Eichel (5-5-10) and Milano (3-7-10) tied for the lead among U.S. scorers and were part of a three-way tie for third in tournament scoring. Eichel was selected by tournament coaches as one of the Americans’ three top players.

Hanifin had a goal and four assists for the tournament, MacLeod went 2-1-3 and Tuch was 0-3-3. …

Eichel put the finishing touches on one of the best seasons and two-year stints the National Team Development Program has seen. He finished this season as the team’s leading scorer with 38-49-87 in 53 games. The 87 points place him fourth for most points in a single NTDP season behind only Patrick Kane, Phil Kessel and Andy Hilbert and ahead of the likes of James van Riemsdyk and Colin Wilson (Greenwich, Conn.). The 49 assists are the second-highest single-season total in NTDP history.

For his career, Eichel compiled 138 points (66-72), the fifth-best NTDP total. …

After being promoted to the Under-18 team late in the year, Hanifin was 2-11-13 in 14 games with a plus-12 rating. …

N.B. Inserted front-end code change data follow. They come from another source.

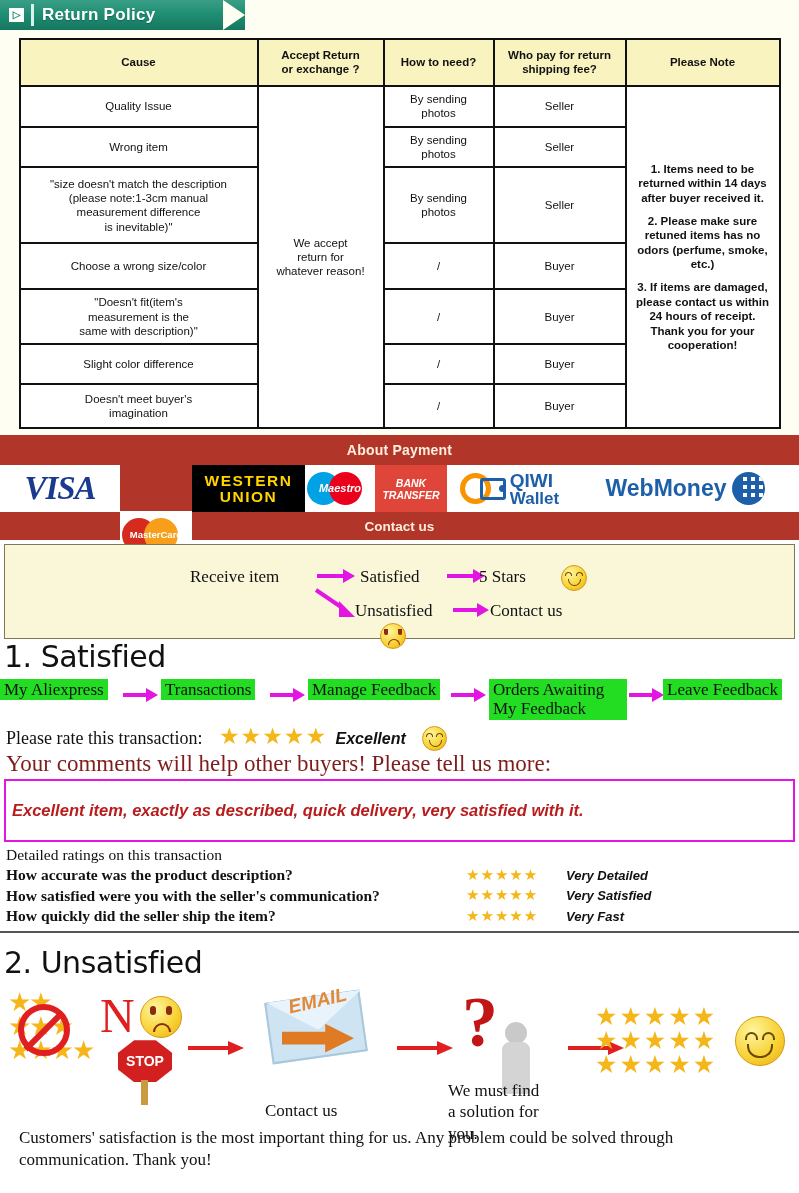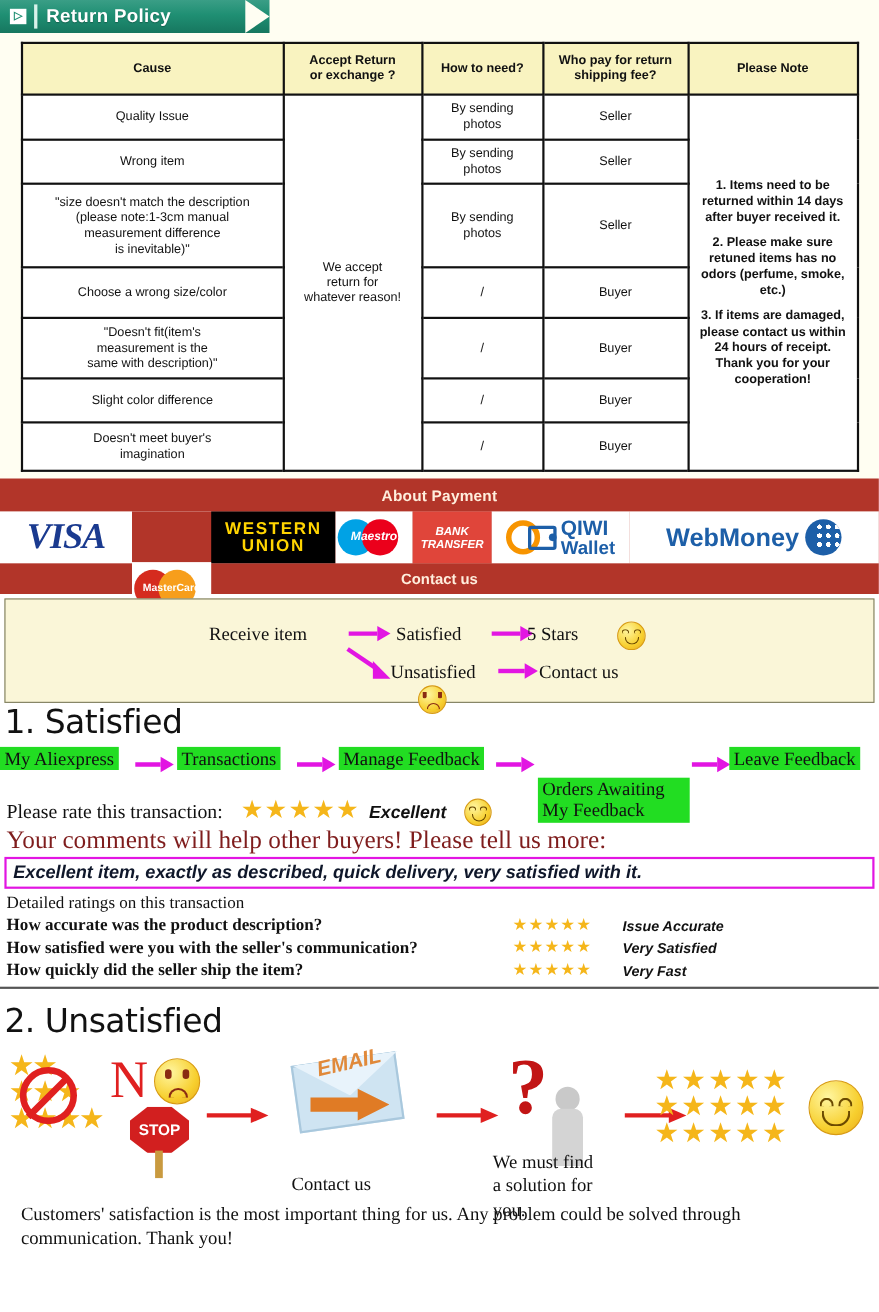--- a/index.html
+++ b/index.html
@@ -158,23 +158,23 @@
                   border:1.6px solid #6b4a00; border-top:none;
                   border-radius:0 0 12px 12px; }
   .sad{ background:radial-gradient(circle at 35% 30%, #fff6a0, #f7cf2e 62%, #e8a81c 100%); }
   .sad .mouth{ top:15px; border:1.6px solid #8a2b12; border-bottom:none;
                border-radius:12px 12px 0 0; height:6px; }
   .sad .eye{ border-color:#8a2b12; border-bottom:1.6px solid #8a2b12;
              border-top:none; border-radius:0 0 7px 7px; height:6px;
              width:4px; top:5px; background:#8a2b12; }
 
   .comment-line{ font-family:"Liberation Serif", serif; font-size:23px; color:#7f1d1d; }
-  .comment-box{ border:2px solid #e215e2; margin:2px 4px 0 4px; padding:3px 6px;
+  .comment-box{ border:2px solid #e215e2; margin:2px 4px 0 4px; padding:20px 6px;
                 font-family:"Liberation Sans", sans-serif; font-style:italic;
-                font-weight:bold; font-size:16.5px; color:#0f172a; }
+                font-weight:bold; font-size:16.5px; color:#b91c1c; }
   .det{ font-family:"Liberation Serif", serif; font-size:15.5px; color:#111;
         line-height:1.32; }
   .det-row{ display:flex; align-items:center; }
   .det-q{ width:460px;font-weight:bold; }
   .det-s{ color:#f5b61a; font-size:15px; letter-spacing:1px; width:100px; }
   .det-v{ font-family:"Liberation Sans", sans-serif; font-style:italic;
           font-weight:bold; font-size:13px; color:#111; }
 
   
   .uns-wrap{ border-top:2px solid #555; }
@@ -389,21 +389,21 @@
             <path d="M24 1 L36 8 L24 15 Z" fill="#e215e2"></path>
           </svg>
       </span>
       <div class="gbox" style="left:308px; top:4px;">Manage Feedback</div>
       <span class="arw" style="left:450px; top:12px;">
         <svg width="38" height="16" viewBox="0 0 38 16">
             <path d="M1 8 H24" stroke="#e215e2" stroke-width="4"></path>
             <path d="M24 1 L36 8 L24 15 Z" fill="#e215e2"></path>
           </svg>
       </span>
-      <div class="gbox" style="left:489px; top:4px; width:138px;margin-top:28px;">Orders Awaiting
+      <div class="gbox" style="left:489px; top:4px; width:138px;">Orders Awaiting
 My Feedback</div>
       <span class="arw" style="left:628px; top:12px;">
         <svg width="38" height="16" viewBox="0 0 38 16">
             <path d="M1 8 H24" stroke="#e215e2" stroke-width="4"></path>
             <path d="M24 1 L36 8 L24 15 Z" fill="#e215e2"></path>
           </svg>
       </span>
       <div class="gbox" style="left:663px; top:4px;">Leave Feedback</div>
     </div>
 
@@ -420,21 +420,21 @@
 
     <div class="comment-line" style="padding-left:6px; margin-top:-2px;">Your comments will help other buyers! Please tell us more:</div>
 
     <div class="comment-box">Excellent item, exactly as described, quick delivery, very satisfied with it.</div>
 
     <div class="det" style="padding-left:6px; margin-top:3px;">
       <div>Detailed ratings on this transaction</div>
       <div class="det-row">
         <span class="det-q">How accurate was the product description?</span>
         <span class="det-s">★★★★★</span>
-        <span class="det-v">Issue Accurate</span>
+        <span class="det-v">Very Detailed</span>
       </div>
       <div class="det-row">
         <span class="det-q">How satisfied were you with the seller's communication?</span>
         <span class="det-s">★★★★★</span>
         <span class="det-v">Very Satisfied</span>
       </div>
       <div class="det-row">
         <span class="det-q">How quickly did the seller ship the item?</span>
         <span class="det-s">★★★★★</span>
         <span class="det-v">Very Fast</span>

Colin White (Hanover, Mass.) finished second on the Under-17 team with 63 points on 33 goals and 30 assists in 47 games. He also had a goal and two assists in eight games with the Under-18s late in the season. …

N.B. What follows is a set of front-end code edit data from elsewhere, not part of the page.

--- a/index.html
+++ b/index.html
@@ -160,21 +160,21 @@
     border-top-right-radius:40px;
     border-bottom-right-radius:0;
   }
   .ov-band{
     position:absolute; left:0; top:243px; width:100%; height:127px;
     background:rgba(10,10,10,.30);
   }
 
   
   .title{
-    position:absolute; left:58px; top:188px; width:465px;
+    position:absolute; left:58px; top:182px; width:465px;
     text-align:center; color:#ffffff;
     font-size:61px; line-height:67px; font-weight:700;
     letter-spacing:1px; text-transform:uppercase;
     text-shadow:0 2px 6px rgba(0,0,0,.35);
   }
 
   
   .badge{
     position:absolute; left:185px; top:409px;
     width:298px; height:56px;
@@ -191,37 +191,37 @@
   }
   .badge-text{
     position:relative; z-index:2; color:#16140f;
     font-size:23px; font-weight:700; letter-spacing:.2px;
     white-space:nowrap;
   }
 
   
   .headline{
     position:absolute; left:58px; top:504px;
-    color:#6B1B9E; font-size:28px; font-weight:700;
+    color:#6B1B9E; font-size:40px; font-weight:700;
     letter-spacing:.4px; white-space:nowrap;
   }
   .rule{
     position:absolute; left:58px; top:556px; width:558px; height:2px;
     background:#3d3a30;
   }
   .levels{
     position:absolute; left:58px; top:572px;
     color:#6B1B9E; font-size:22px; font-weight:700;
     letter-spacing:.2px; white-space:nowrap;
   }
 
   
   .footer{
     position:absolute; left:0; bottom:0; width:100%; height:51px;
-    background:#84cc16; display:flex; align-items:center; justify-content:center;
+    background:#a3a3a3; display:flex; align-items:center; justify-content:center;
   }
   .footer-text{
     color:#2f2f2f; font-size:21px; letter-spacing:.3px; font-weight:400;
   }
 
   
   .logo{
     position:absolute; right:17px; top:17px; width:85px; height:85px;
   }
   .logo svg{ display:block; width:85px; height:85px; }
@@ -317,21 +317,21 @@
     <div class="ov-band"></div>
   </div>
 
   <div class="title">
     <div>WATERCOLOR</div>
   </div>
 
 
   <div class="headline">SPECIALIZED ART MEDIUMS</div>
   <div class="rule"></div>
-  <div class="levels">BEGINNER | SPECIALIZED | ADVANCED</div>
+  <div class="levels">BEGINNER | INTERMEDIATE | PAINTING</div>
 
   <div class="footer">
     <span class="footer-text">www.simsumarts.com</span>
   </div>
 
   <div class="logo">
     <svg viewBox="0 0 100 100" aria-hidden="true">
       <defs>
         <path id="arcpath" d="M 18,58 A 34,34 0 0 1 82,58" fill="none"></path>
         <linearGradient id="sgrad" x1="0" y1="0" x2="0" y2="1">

The Boston Junior Bruins won the USA Hockey Tier 3 National Junior Championship in Simsbury, Conn., with a 4-1 defeat of the North Iowa Bulls of the North American 3 Hockey League. The Bruins outscored their opponents 34-5 in five games.

Goalie Sean Lawrence posted two shutouts, a 1.00 goals-against average and a .964 save percentage. Alex Brink led the Bruins and was second in the tournament with nine points on six goals and three assists. Lawrence made 37 saves in the final to go along with an assist. John Picking (Wellesley, Mass.) scored a pair.

The Springfield Pics reached the national semifinals before falling to the Bruins. The Northern Cyclones gave Massachusetts three of the four teams in the semifinals, where they lost to the Bulls. …

The Cyclones trailed two games to none in the Eastern Hockey League best-of-five championship series with the New Hampshire Jr. Monarchs before storming back to win three straight and the title. The Cyclones trailed 2-0 in the final game. Jeremy Young (Lynnfield, Mass.) capped the comeback with just under nine minutes to play. …

Phase one of the USHL draft for 1998-born players only is scheduled for May 5. Phase two, for any junior-eligible player not protected by another USHL team, is May 6. ...

The only other player with a New England connection who has been announced as a member of next year’s U.S. Under-17 national team is Salisbury defenseman Griffin Luce of Williamsville, N.Y., the grandson of former Buffalo Sabre Don Luce.